After more than six hours of debate, the Oregon House today passed House Bill 2020, a long-awaited effort to meet the state's carbon emission reduction goals.
State Rep. Karin Power (D-Milwaukie), the co-chair of the Joint Committee on Carbon Reduction, carried the bill on floor.
Power called the threat posed by climate change "the greatest crisis in our lifetime."
Democratic lawmakers have called the bill the "Clean Energy Jobs Bill," in an effort to emphasize the potential creation of new jobs from a transition to green energy.
Republicans have focused criticism on the impact of that transition: in effect forcing fossil fuel prices higher to reduce consumption. A state analysis found the bill—which is 100 pages long and has seen 116 amendments this session—would raise gasoline prices 22 cents a gallon by 2021 and by $3 a gallon by 2050.
The goal: to reduce emissions by least 45 percent below 1990 emissions levels by 2035 and to at least 80 percent below 1990 emissions levels by 2050.
In a long back-and-forth debate on the floor, Democrats argued the bill was the least Oregonians could do to help fight a global threat; Republicans said it was a tiny drop in a very large bucket that would make no positive change except to hurt Oregon individuals and businesses and put them at a disadvantage to residents of other states.
"The impact will be imperceptible," said state Rep. Mike McLane (R-Powell Butte).
McLane also made it clear in his questions of Power that were the bill to pass the House with fewer than a super-majority of 36 votes and subsequently pass the Senate, Republicans are likely to challenge in court whether the bill meets the definition of a new tax, which would require a super-majority three-fifths vote in both chambers.
After nearly two hours of floor debate, Republicans called for the bill to sent sent back to the Joint Ways and Means Committee. That motion failed. Rep. Cedric Hayden (R-Roseburg) then sought to refer the bill to the House Health Care Committee. That effort also failed.
After a third failed motion—this one to the Revenue Committee—state Rep. Christine Drazan (R-Oregon City) rose to explicitly call the question: would HB 2020 require a three-fifths vote or a simple majority?
Kotek read from a recent opinion from Legislative Counsel Dexter Johnson, which said it failed to meet the two-part test required to qualify as a new tax and, therefore, it only required a simple majority vote. Drazan appealed Kotek's ruling and, after debate, Kotek's colleagues supported her ruling on a party line vote.
Then state Rep. Werner Reschke (R-Klamath Falls) made a motion that the bill be referred to the House Committee on Energy and Environment. That motion failed. House Minority Leader Carl Wilson (R-Grants Pass) moved that the bill be postponed indefinitely because it provide negligible benefit and penalize rural Oregonians. That motion also failed.
Finally, after more than six hours of discussion of the potential risks and benefits of the bill, Kotek called for a vote. The result, a 36-24 margin for passage, made moot Republican concerns about a super-majority, at least in the House. (Reps. Caddy McKeown (D-Coos Bay) and Brad Witt (D-Clatskanie) were the two Democrats who broke with their party to vote "no.")

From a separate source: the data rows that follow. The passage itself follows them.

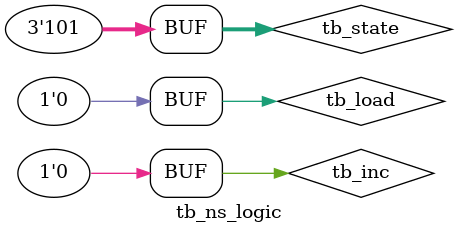
<source format=v>
`timescale 1ns/100ps

module tb_ns_logic;		//testbench of ns_logic
	reg [2:0] tb_state;
	reg tb_inc, tb_load;
	wire [2:0] tb_next_state;
	
	ns_logic U0_ns_logic(tb_next_state, tb_load, tb_inc, tb_state);
	
	initial begin
		tb_state = 3'b000;		//state = IDLE
		tb_load = 1; tb_inc = 1; #10;		//next state = LOAD;
		tb_load = 1; tb_inc = 0; #10;		//next state = LOAD;
		tb_load = 0; tb_inc = 1; #10;		//next state = INC;
		tb_load = 0; tb_inc = 0; #10;		//next state = DEC;
		
		tb_state = 3'b001;		//state = LOAD
		tb_load = 1; tb_inc = 1; #10;		//next state = LOAD;
		tb_load = 1; tb_inc = 0; #10;		//next state = LOAD;
		tb_load = 0; tb_inc = 1; #10;		//next state = INC;
		tb_load = 0; tb_inc = 0; #10;		//next state = DEC;
		
		tb_state = 3'b010;		//state = INC
		tb_load = 1; tb_inc = 1; #10;		//next state = LOAD;
		tb_load = 1; tb_inc = 0; #10;		//next state = LOAD;
		tb_load = 0; tb_inc = 1; #10;		//next state = INC2;
		tb_load = 0; tb_inc = 0; #10;		//next state = DEC;
		
		tb_state = 3'b011;		//state = INC2
		tb_load = 1; tb_inc = 1; #10;		//next state = LOAD;
		tb_load = 1; tb_inc = 0; #10;		//next state = LOAD;
		tb_load = 0; tb_inc = 1; #10;		//next state = INC;
		tb_load = 0; tb_inc = 0; #10;		//next state = DEC;
		
		tb_state = 3'b100;		//state = DEC
		tb_load = 1; tb_inc = 1; #10;		//next state = LOAD;
		tb_load = 1; tb_inc = 0; #10;		//next state = LOAD;
		tb_load = 0; tb_inc = 1; #10;		//next state = INC;
		tb_load = 0; tb_inc = 0; #10;		//next state = DEC2;
		
		tb_state = 3'b101;		//state = DEC2
		tb_load = 1; tb_inc = 1; #10;		//next state = LOAD;
		tb_load = 1; tb_inc = 0; #10;		//next state = LOAD;
		tb_load = 0; tb_inc = 1; #10;		//next state = INC;
		tb_load = 0; tb_inc = 0; #10;		//next state = DEC;
	end
endmodule

</source>
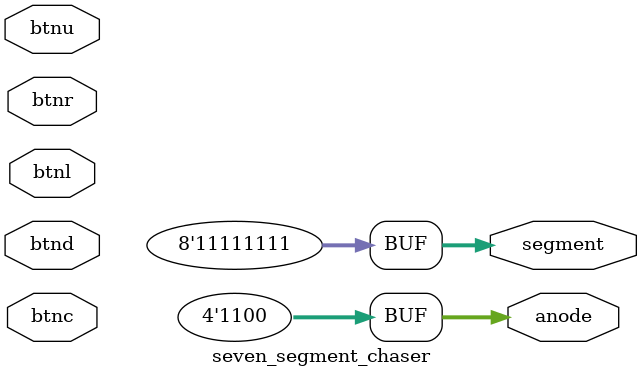
<source format=sv>
`timescale 1ns / 1ps

// xc7a35tcpg236-1

module seven_segment_chaser(
        input wire logic btnc, btnu, btnl, btnr, btnd,
        output logic[7:0] segment,
        output logic[3:0] anode
    );
    assign anode = 4'b1100;
    
//    assign segment[7] = !btnc;
    
    assign segment[7:0] = 8'b11111111;
    
    
endmodule

</source>
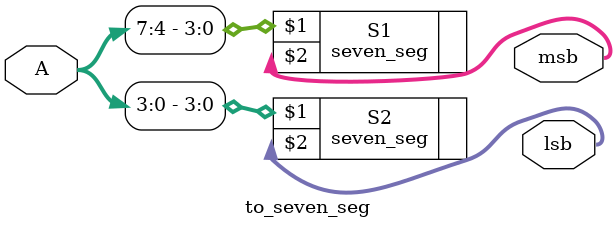
<source format=v>
`timescale 1ns / 1ps

module to_seven_seg(A, msb, lsb
    );
    input [7:0] A;
    output wire [6:0] msb, lsb;
//    always @(A) begin
//    msb = A[7:4];
//    lsb = A[3:0];
//    end
    seven_seg S1(A[7:4], msb);
    seven_seg S2(A[3:0], lsb);    
endmodule

</source>
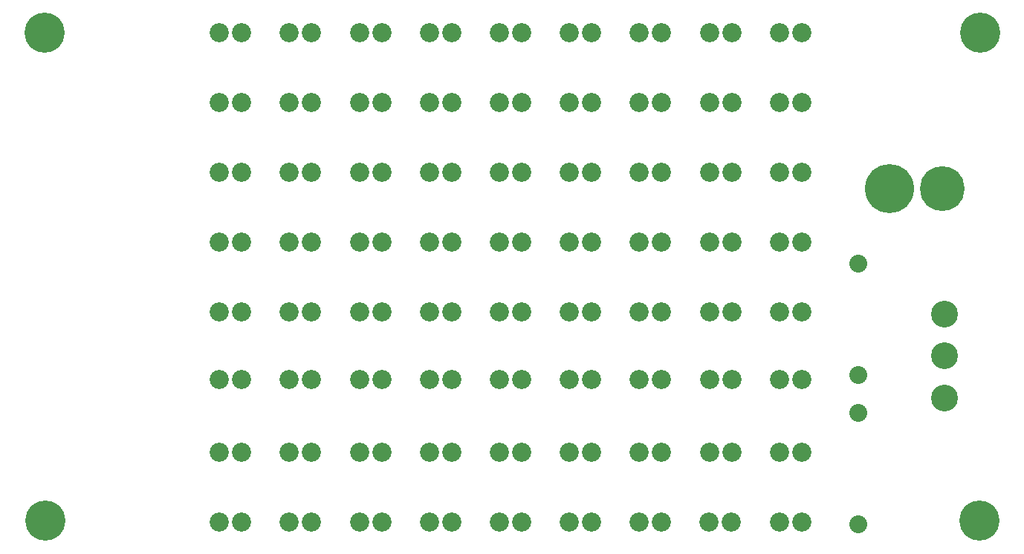
<source format=gts>
G04 (created by PCBNEW-RS274X (2011-nov-30)-testing) date Thu 30 Aug 2012 11:44:27 AM PDT*
%MOIN*%
G04 Gerber Fmt 3.4, Leading zero omitted, Abs format*
%FSLAX34Y34*%
G01*
G70*
G90*
G04 APERTURE LIST*
%ADD10C,0.006*%
%ADD11C,0.08*%
%ADD12C,0.22*%
%ADD13C,0.2011*%
%ADD14C,0.18*%
%ADD15C,0.12*%
%ADD16C,0.086*%
G04 APERTURE END LIST*
G54D10*
G54D11*
X62150Y-57600D03*
X62150Y-52600D03*
X62150Y-50900D03*
X62150Y-45900D03*
G54D12*
X63551Y-42545D03*
G54D13*
X65913Y-42545D03*
G54D14*
X25683Y-57437D03*
X67598Y-35544D03*
X67577Y-57437D03*
X25642Y-35544D03*
G54D15*
X66000Y-51915D03*
X66000Y-50045D03*
X66000Y-48175D03*
G54D16*
X33488Y-35515D03*
X34488Y-35515D03*
X42910Y-57500D03*
X43910Y-57500D03*
X46050Y-57500D03*
X47050Y-57500D03*
X49191Y-57500D03*
X50191Y-57500D03*
X52331Y-57500D03*
X53331Y-57500D03*
X55463Y-57500D03*
X56463Y-57500D03*
X58612Y-57500D03*
X59612Y-57500D03*
X36629Y-57500D03*
X37629Y-57500D03*
X39769Y-57500D03*
X40769Y-57500D03*
X39769Y-54360D03*
X40769Y-54360D03*
X42910Y-54360D03*
X43910Y-54360D03*
X46050Y-54360D03*
X47050Y-54360D03*
X49191Y-54360D03*
X50191Y-54360D03*
X52331Y-54360D03*
X53331Y-54360D03*
X55472Y-54360D03*
X56472Y-54360D03*
X58612Y-54360D03*
X59612Y-54360D03*
X36629Y-54360D03*
X37629Y-54360D03*
X39769Y-51101D03*
X40769Y-51101D03*
X42910Y-51101D03*
X43910Y-51101D03*
X46050Y-51101D03*
X47050Y-51101D03*
X49191Y-51101D03*
X50191Y-51101D03*
X52331Y-51101D03*
X53331Y-51101D03*
X55472Y-51101D03*
X56472Y-51101D03*
X58612Y-51101D03*
X59612Y-51101D03*
X36629Y-51101D03*
X37629Y-51101D03*
X36629Y-48079D03*
X37629Y-48079D03*
X39769Y-48079D03*
X40769Y-48079D03*
X46050Y-48079D03*
X47050Y-48079D03*
X42910Y-48079D03*
X43910Y-48079D03*
X49191Y-48079D03*
X50191Y-48079D03*
X52331Y-48079D03*
X53331Y-48079D03*
X55472Y-48079D03*
X56472Y-48079D03*
X58612Y-48079D03*
X59612Y-48079D03*
X33488Y-48079D03*
X34488Y-48079D03*
X33488Y-51101D03*
X34488Y-51101D03*
X33488Y-54360D03*
X34488Y-54360D03*
X33488Y-57500D03*
X34488Y-57500D03*
X58612Y-44938D03*
X59612Y-44938D03*
X36629Y-44938D03*
X37629Y-44938D03*
X39769Y-44938D03*
X40769Y-44938D03*
X42910Y-44938D03*
X43910Y-44938D03*
X46050Y-44938D03*
X47050Y-44938D03*
X49191Y-44938D03*
X50191Y-44938D03*
X52331Y-44938D03*
X53331Y-44938D03*
X55472Y-44938D03*
X56472Y-44938D03*
X33488Y-44938D03*
X34488Y-44938D03*
X55472Y-41797D03*
X56472Y-41797D03*
X58612Y-41797D03*
X59612Y-41797D03*
X36629Y-41797D03*
X37629Y-41797D03*
X39769Y-41797D03*
X40769Y-41797D03*
X42910Y-41797D03*
X43910Y-41797D03*
X46050Y-41797D03*
X47050Y-41797D03*
X49191Y-41797D03*
X50191Y-41797D03*
X52331Y-41797D03*
X53331Y-41797D03*
X58612Y-38656D03*
X59612Y-38656D03*
X55472Y-38656D03*
X56472Y-38656D03*
X52331Y-38656D03*
X53331Y-38656D03*
X49191Y-38656D03*
X50191Y-38656D03*
X46050Y-38656D03*
X47050Y-38656D03*
X42910Y-38656D03*
X43910Y-38656D03*
X39769Y-38656D03*
X40769Y-38656D03*
X36629Y-38656D03*
X37629Y-38656D03*
X33488Y-38656D03*
X34488Y-38656D03*
X58612Y-35515D03*
X59612Y-35515D03*
X55472Y-35515D03*
X56472Y-35515D03*
X52331Y-35515D03*
X53331Y-35515D03*
X49191Y-35515D03*
X50191Y-35515D03*
X46050Y-35515D03*
X47050Y-35515D03*
X42910Y-35515D03*
X43910Y-35515D03*
X39769Y-35515D03*
X40769Y-35515D03*
X36629Y-35515D03*
X37629Y-35515D03*
X33488Y-41797D03*
X34488Y-41797D03*
M02*

</source>
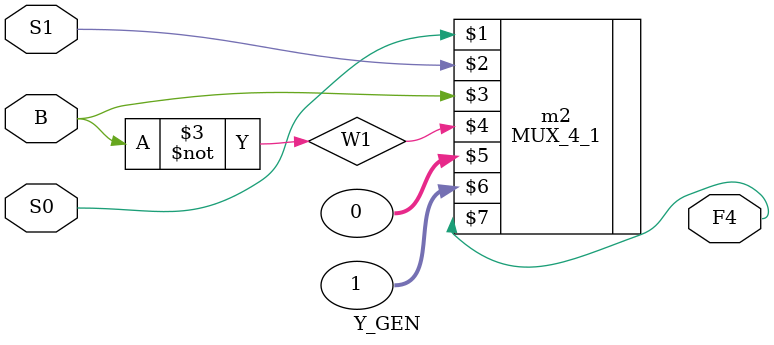
<source format=v>
module
Y_GEN (S0,S1,B,F4);
//S0,S1 are select bases
input B,S0,S1;
output F4;
wire W1;
not G1(W1,B);
//if S0=S1=0 then the output is B itself
//if S0=1, S1=0 then the output is B’s compliment
//if S0=0, S1=1 the output is 0
//if S0=S1=1 the output is 1
MUX_4_1 m2(S0,S1,B,W1,0,1,F4);
endmodule

</source>
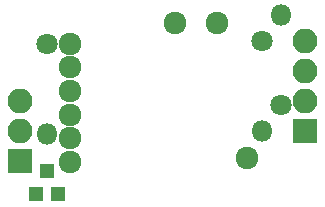
<source format=gbr>
G04 #@! TF.GenerationSoftware,KiCad,Pcbnew,(5.0.0-3-g5ebb6b6)*
G04 #@! TF.CreationDate,2018-09-17T09:24:27-06:00*
G04 #@! TF.ProjectId,Hak5-unify,48616B352D756E6966792E6B69636164,rev?*
G04 #@! TF.SameCoordinates,Original*
G04 #@! TF.FileFunction,Soldermask,Bot*
G04 #@! TF.FilePolarity,Negative*
%FSLAX46Y46*%
G04 Gerber Fmt 4.6, Leading zero omitted, Abs format (unit mm)*
G04 Created by KiCad (PCBNEW (5.0.0-3-g5ebb6b6)) date Monday, September 17, 2018 at 09:24:27 AM*
%MOMM*%
%LPD*%
G01*
G04 APERTURE LIST*
%ADD10C,1.924000*%
%ADD11O,2.100000X2.100000*%
%ADD12R,2.100000X2.100000*%
%ADD13R,1.200000X1.300000*%
%ADD14C,1.800000*%
%ADD15O,1.800000X1.800000*%
G04 APERTURE END LIST*
D10*
G04 #@! TO.C,U1*
X114950000Y-90050000D03*
X111350000Y-90050000D03*
X117450000Y-101550000D03*
X102500000Y-101850000D03*
X102500000Y-99850000D03*
X102500000Y-97850000D03*
X102500000Y-95850000D03*
X102500000Y-93850000D03*
X102500000Y-91850000D03*
G04 #@! TD*
D11*
G04 #@! TO.C,J2*
X98250000Y-96720000D03*
X98250000Y-99260000D03*
D12*
X98250000Y-101800000D03*
G04 #@! TD*
D13*
G04 #@! TO.C,Q2*
X100500000Y-102600000D03*
X99550000Y-104600000D03*
X101450000Y-104600000D03*
G04 #@! TD*
D12*
G04 #@! TO.C,J1*
X122390000Y-99200000D03*
D11*
X122390000Y-96660000D03*
X122390000Y-94120000D03*
X122390000Y-91580000D03*
G04 #@! TD*
D14*
G04 #@! TO.C,R1*
X100500000Y-91900000D03*
D15*
X100500000Y-99520000D03*
G04 #@! TD*
D14*
G04 #@! TO.C,R2*
X118700000Y-91650000D03*
D15*
X118700000Y-99270000D03*
G04 #@! TD*
G04 #@! TO.C,R3*
X120300000Y-89430000D03*
D14*
X120300000Y-97050000D03*
G04 #@! TD*
M02*

</source>
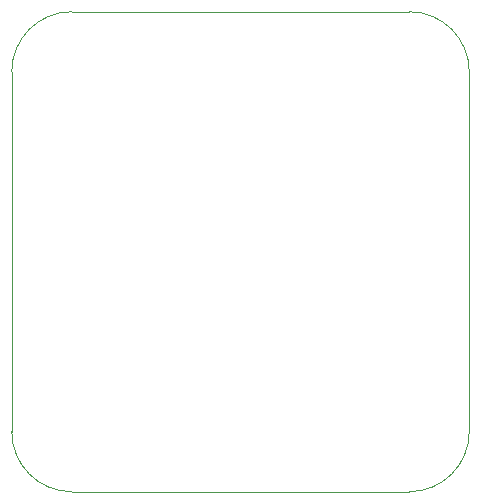
<source format=gbr>
G04 #@! TF.GenerationSoftware,KiCad,Pcbnew,(5.1.5-0-10_14)*
G04 #@! TF.CreationDate,2020-04-25T15:00:23+09:00*
G04 #@! TF.ProjectId,week11_stepper_moter_NEMA17,7765656b-3131-45f7-9374-65707065725f,rev?*
G04 #@! TF.SameCoordinates,Original*
G04 #@! TF.FileFunction,Profile,NP*
%FSLAX46Y46*%
G04 Gerber Fmt 4.6, Leading zero omitted, Abs format (unit mm)*
G04 Created by KiCad (PCBNEW (5.1.5-0-10_14)) date 2020-04-25 15:00:23*
%MOMM*%
%LPD*%
G04 APERTURE LIST*
%ADD10C,0.050000*%
G04 APERTURE END LIST*
D10*
X115570000Y-99060000D02*
G75*
G02X120650000Y-93980000I5080000J0D01*
G01*
X149225000Y-93980000D02*
G75*
G02X154305000Y-99060000I0J-5080000D01*
G01*
X154305000Y-129540000D02*
G75*
G02X149225000Y-134620000I-5080000J0D01*
G01*
X120650000Y-134620000D02*
G75*
G02X115570000Y-129540000I0J5080000D01*
G01*
X115570000Y-129540000D02*
X115570000Y-99060000D01*
X149225000Y-134620000D02*
X120650000Y-134620000D01*
X154305000Y-99060000D02*
X154305000Y-129540000D01*
X120650000Y-93980000D02*
X149225000Y-93980000D01*
M02*

</source>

After he and his colleagues did all they could to derail the bill, Wilson, the House Republican leader, was left hoping it will find a chillier reception in the Senate.
"This is the most destructive piece of legislation to ever come through the House of Representatives," Wilson said in a statement. "Workers will tremendously suffer under Cap and Trade. Thousands of jobs will be lost. Wages will decline, gas prices will climb, and family budgets will be strained. Climate change is a global problem, not an Oregon problem. Oregon's workers should not be punished for the reckless environmental policies of China and India."
Democrats cheered the victory, which came a dozen years after the first version of a cap-and-trade bill was introduced in Oregon.
"The climate crisis is a constant threat to our way of life, a threat that would make the planet, as we know it, uninhabitable," said Power in a statement. "We have faced great challenges before and come out stronger for them. We can't delay any longer. If we do, we will have to face future generations and explain to them our inaction, even with all we knew. Today, we can show that economy-wide programs to transition from fossil fuels toward a clean, renewable future are possible."
The bill will now move to the Senate floor for a vote.